Instructions to follow
Among the entries below, find the lines with "ХОЗЯЙСТВО" and copy them.

--- START ---

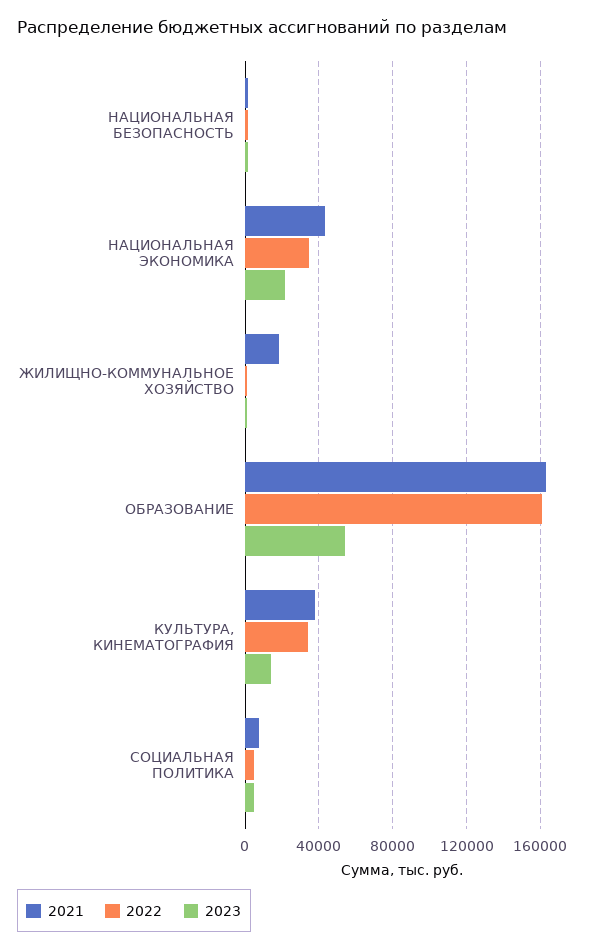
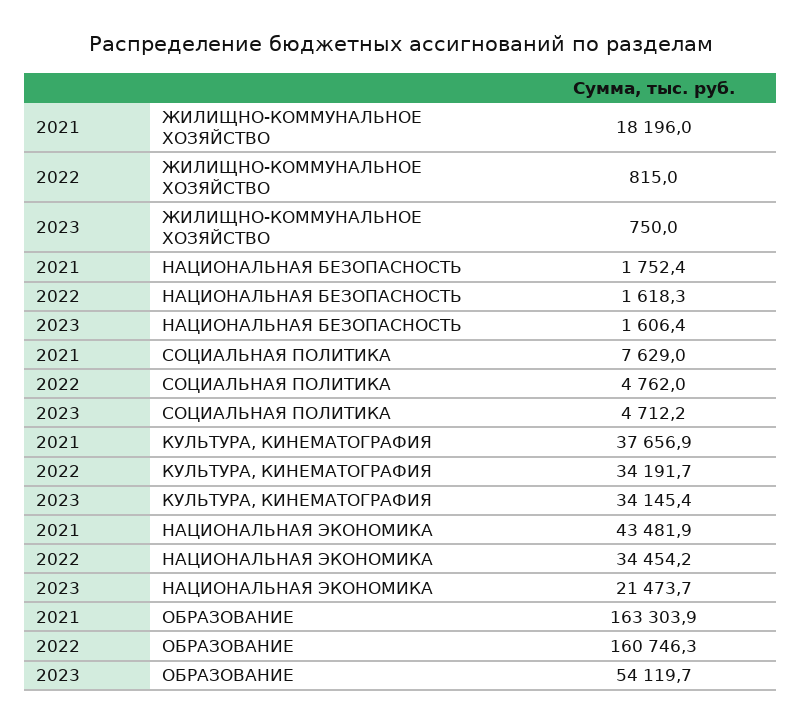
  {
    "2021": {
      "НАЦИОНАЛЬНАЯ БЕЗОПАСНОСТЬ": 1752.4,
      "НАЦИОНАЛЬНАЯ ЭКОНОМИКА": 43481.9,
      "ЖИЛИЩНО-КОММУНАЛЬНОЕ ХОЗЯЙСТВО": 18196,
      "ОБРАЗОВАНИЕ": 163303.9,
      "КУЛЬТУРА, КИНЕМАТОГРАФИЯ": 37656.9,
      "СОЦИАЛЬНАЯ ПОЛИТИКА": 7629
    },
    "2022": {
      "НАЦИОНАЛЬНАЯ БЕЗОПАСНОСТЬ": 1618.3,
      "НАЦИОНАЛЬНАЯ ЭКОНОМИКА": 34454.2,
      "ЖИЛИЩНО-КОММУНАЛЬНОЕ ХОЗЯЙСТВО": 815,
      "ОБРАЗОВАНИЕ": 160746.3,
      "КУЛЬТУРА, КИНЕМАТОГРАФИЯ": 34191.7,
      "СОЦИАЛЬНАЯ ПОЛИТИКА": 4762
    },
    "2023": {
      "НАЦИОНАЛЬНАЯ БЕЗОПАСНОСТЬ": 1606.4,
      "НАЦИОНАЛЬНАЯ ЭКОНОМИКА": 21473.7,
      "ЖИЛИЩНО-КОММУНАЛЬНОЕ ХОЗЯЙСТВО": 750,
      "ОБРАЗОВАНИЕ": 54119.7,
-     "КУЛЬТУРА, КИНЕМАТОГРАФИЯ": 15000,
+     "КУЛЬТУРА, КИНЕМАТОГРАФИЯ": 34145.4,
      "СОЦИАЛЬНАЯ ПОЛИТИКА": 4712.2
    }
  }

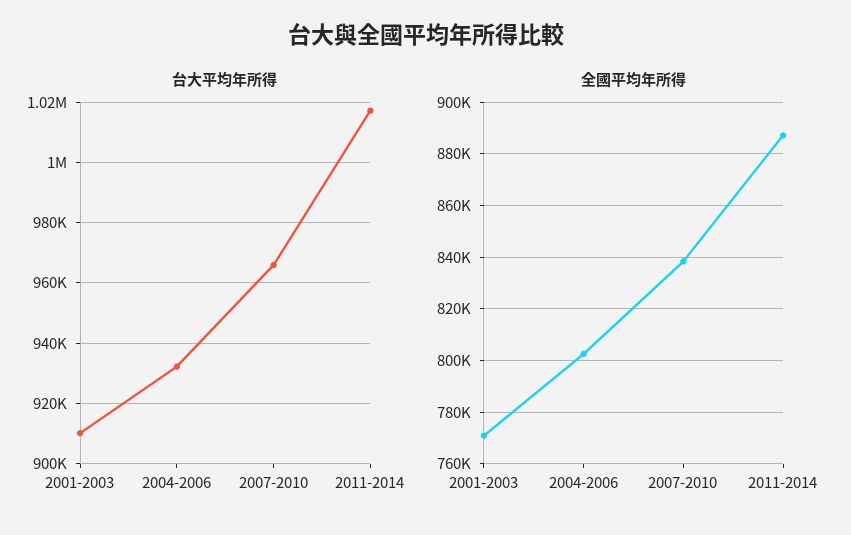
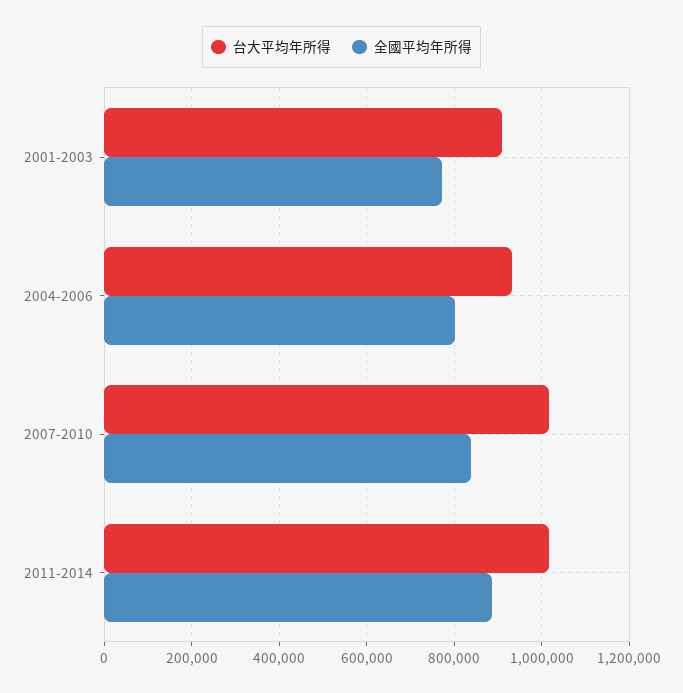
  {
    "台大平均年所得": {
      "2001-2003": 910000,
      "2004-2006": 932000,
-     "2007-2010": 966000,
+     "2007-2010": 1020000,
      "2011-2014": 1018000
    },
    "全國平均年所得": {
      "2001-2003": 770000,
      "2004-2006": 802500,
      "2007-2010": 837500,
      "2011-2014": 887500
    }
  }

--- END ---

Response area
      "ЖИЛИЩНО-КОММУНАЛЬНОЕ ХОЗЯЙСТВО": 18196,
      "ЖИЛИЩНО-КОММУНАЛЬНОЕ ХОЗЯЙСТВО": 815,
      "ЖИЛИЩНО-КОММУНАЛЬНОЕ ХОЗЯЙСТВО": 750,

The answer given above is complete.